MK: Can I debate about this? (Laughs) I feel I am used to movies. And, as an actor, we live such a good life. The hard work, really, takes place behind the camera. So I think being a director would be a thousand times harder than being a producer. We actors are a lazy lot.
SB: I am so caught up with this film right now that I want to make sure it releases well. After that, I will take a break and think about my next film. It’s a faraway thought.
MK: She is so young and has already written a film, made a film and released a film. That’s a huge thing. I think you should just enjoy this before getting into the next one.
BOI: It must have been quite a harrowing experience. Now that you are promoting the film, how would you define that experience?
SB: Like I said, that pinch-me thing happens all the time.

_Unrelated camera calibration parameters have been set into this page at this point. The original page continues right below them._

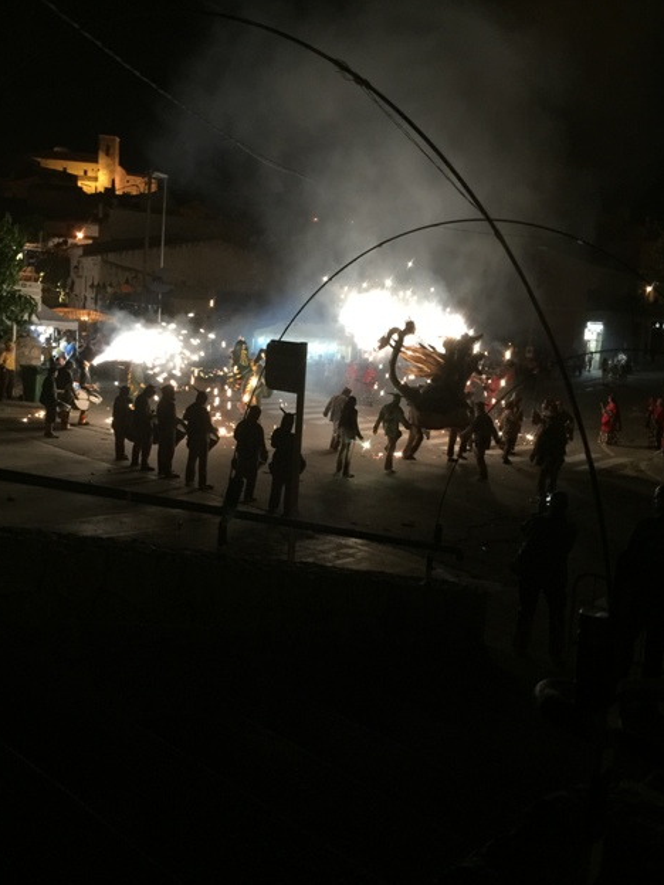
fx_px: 793
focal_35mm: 31
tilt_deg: -7.7
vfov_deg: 58.3
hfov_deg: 45.4
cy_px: 423
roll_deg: -3.1
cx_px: 335
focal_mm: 4.15
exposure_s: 1/10
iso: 125
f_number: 2.2
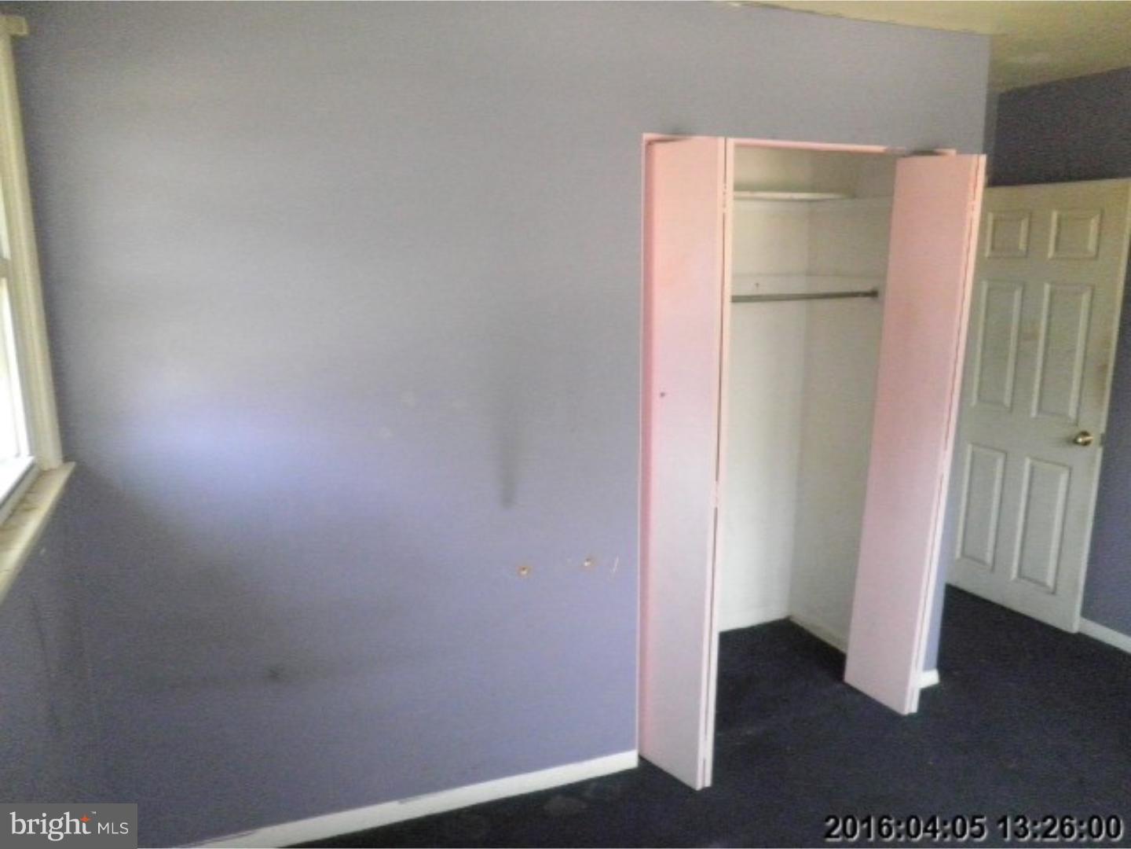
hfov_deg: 67.3
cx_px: 566
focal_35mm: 26
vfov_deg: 53.1
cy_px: 424
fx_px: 849
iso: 800
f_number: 2.6
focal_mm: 4.7
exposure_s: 1/125
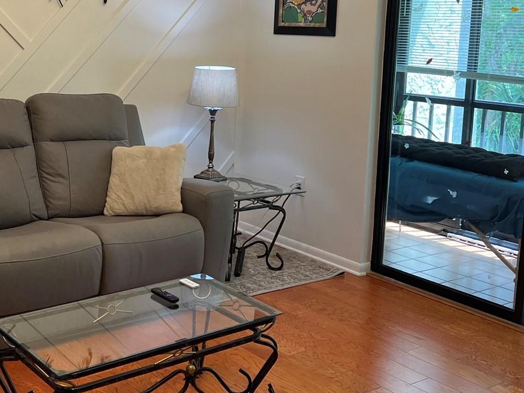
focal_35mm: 51
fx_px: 772
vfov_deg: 28.2
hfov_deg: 36.7
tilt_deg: -6.3
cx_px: 136
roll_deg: -0.9
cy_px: 107
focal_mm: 5.7
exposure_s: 1/120
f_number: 1.5
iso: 64
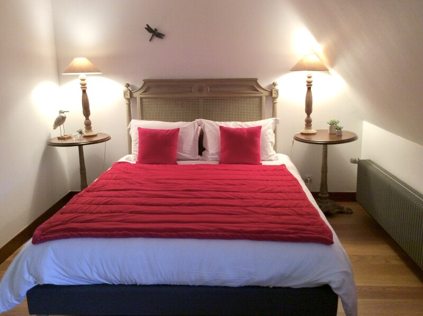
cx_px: 212
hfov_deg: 56.9
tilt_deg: -13.8
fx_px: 391
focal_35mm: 32
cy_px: 158
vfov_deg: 44.1
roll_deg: +1.7
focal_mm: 3.3
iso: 50
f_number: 2.4
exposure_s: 1/25
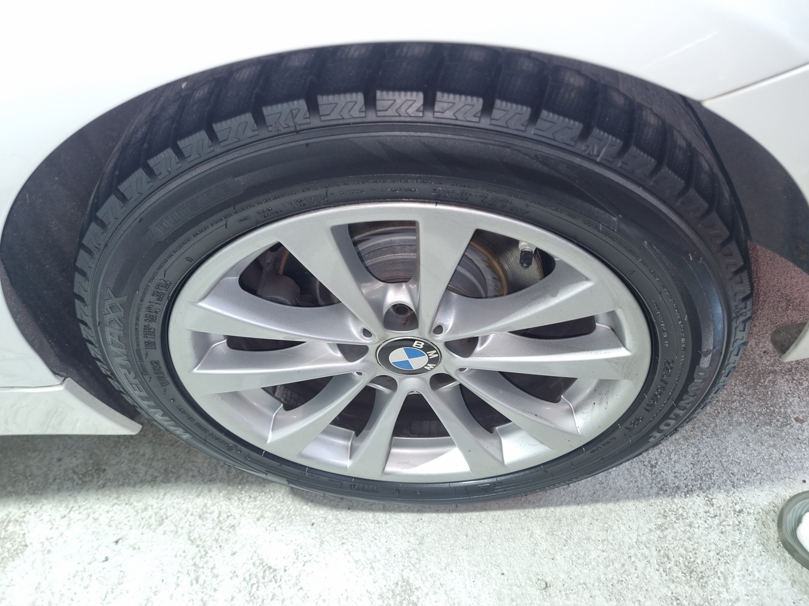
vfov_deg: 53.1
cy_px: 303
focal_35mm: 26
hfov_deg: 67.3
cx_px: 404
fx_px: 608
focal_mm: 5.4
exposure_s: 1/40
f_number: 1.8
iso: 200
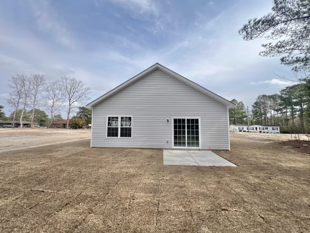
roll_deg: -0.6
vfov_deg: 89.9
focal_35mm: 13
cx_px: 155
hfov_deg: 106.2
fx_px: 116
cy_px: 116
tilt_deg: +4.7
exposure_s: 1/1449
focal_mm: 1.57
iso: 32
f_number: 1.8
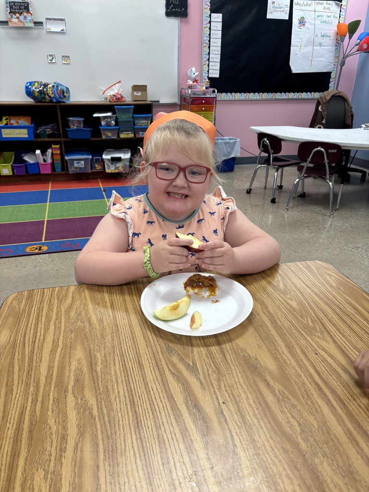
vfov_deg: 67.3
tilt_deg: -25.5
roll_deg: -1.6
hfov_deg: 53.1
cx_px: 184
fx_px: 370
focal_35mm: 26
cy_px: 246
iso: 125
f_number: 1.6
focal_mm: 5.96
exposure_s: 1/120
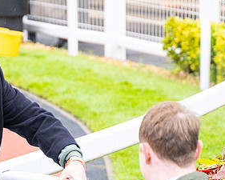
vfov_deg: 4.4
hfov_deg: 5.6
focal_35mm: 348
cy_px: 182
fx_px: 2318
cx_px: 35
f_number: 4
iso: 1000
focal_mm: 98
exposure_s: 1/500
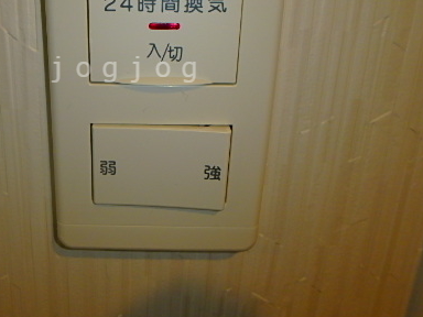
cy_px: 69
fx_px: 428
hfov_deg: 51.2
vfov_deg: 39.3
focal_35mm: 35
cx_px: 127
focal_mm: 3.7
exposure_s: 1/80
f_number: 3.5
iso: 125
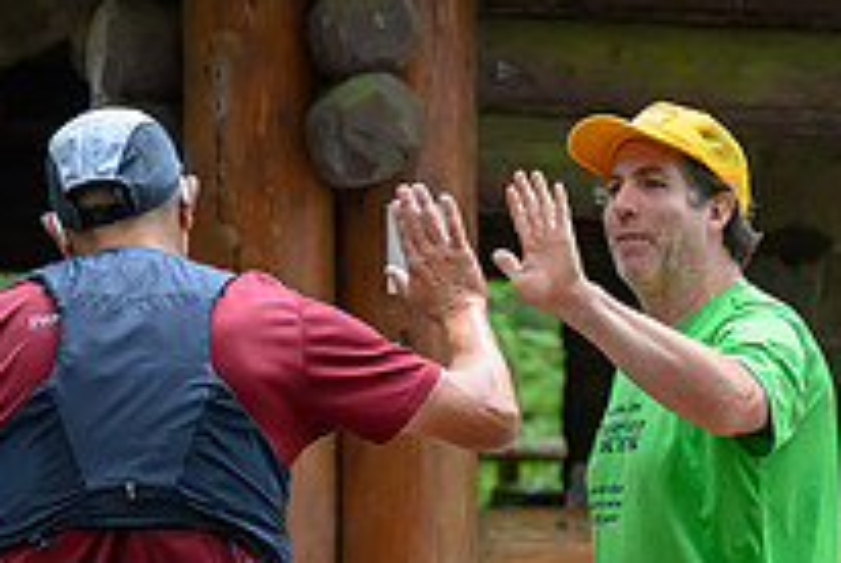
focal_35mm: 233
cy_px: 653
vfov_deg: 5.9
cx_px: 277
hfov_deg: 8.8
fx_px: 5451
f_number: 3.5
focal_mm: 70
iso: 4500
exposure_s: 1/640
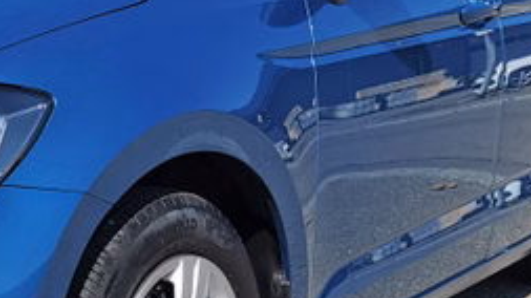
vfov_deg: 13.0
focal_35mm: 93
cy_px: 185
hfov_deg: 21.8
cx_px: -46
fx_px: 1309
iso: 50
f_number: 1.8
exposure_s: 1/2101
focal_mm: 5.58
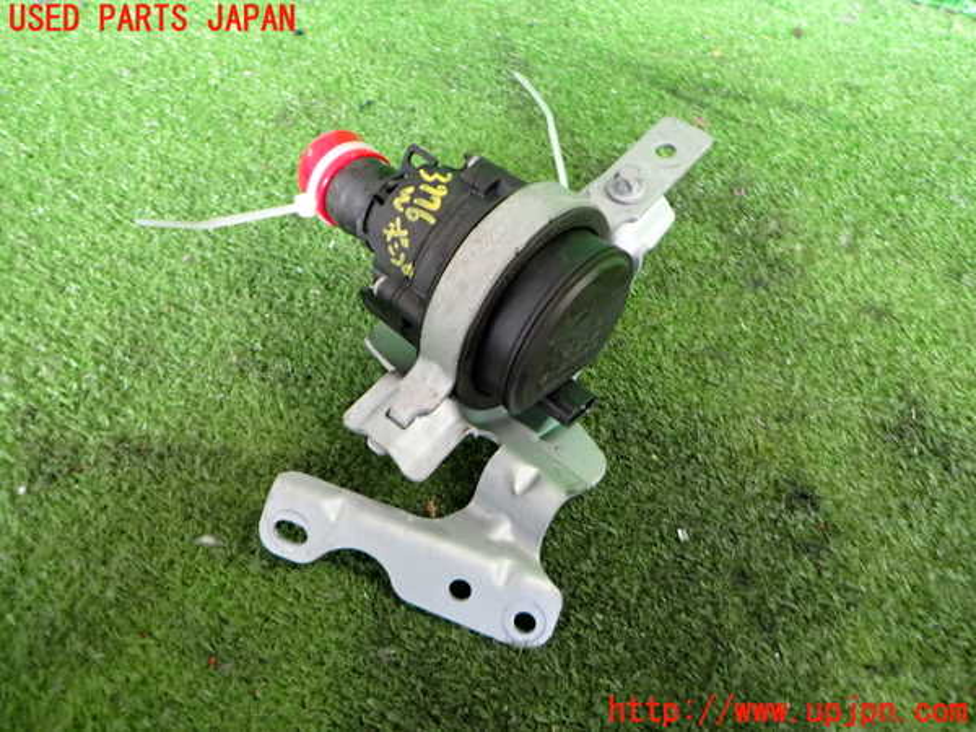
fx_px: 705
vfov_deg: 54.9
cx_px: 488
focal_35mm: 25
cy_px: 366
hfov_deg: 69.4
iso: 250
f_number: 2
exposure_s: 1/30
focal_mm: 4.5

I mean, everything is new. When we launched our trailer, that was a big pinch-me moment as well, so everything is a first and so everything has been very special so far. Now that we are promoting the film and I realised that the date was drawing closer and that people were going to see it. It is nerve-wracking and stomach-churning when you feel that, ‘Oh my God, very soon, people are going to watch it.’ So, yes, it’s a great feeling.
BOI: What can the audience expect from the film? And what can Manisha Koirala’s fans expect?
SB: Manisha Koirala’s fans will be very happy. For the audience, it’s a new story, it’s a slice-of-life thing. Most films work on a bigger scale, where everything is very dramatic and big incidents happen and big things happen. In this film, it’s about everyday life and how small things make our life and the moments that we live with other people and the relationships we share. I think this story is what most people can relate to, regardless of their age.
MK: I hope so. I really hope so. (Laughs).
BOI: And, lastly, since this is BOI, the obvious question… numbers, expectations, anything?
SB: You should ask her
MK: I have no idea (Laughs). We have done this movie with a lot of sweat, a lot of hard work and a lot of heart. We will have to let people decide what they think of it.
SB: Yes, they will have to decide. I firmly believe that good films always get an audience. I don’t think I can name a single film that was really good and that didn’t get an audience. So I am riding on that faith.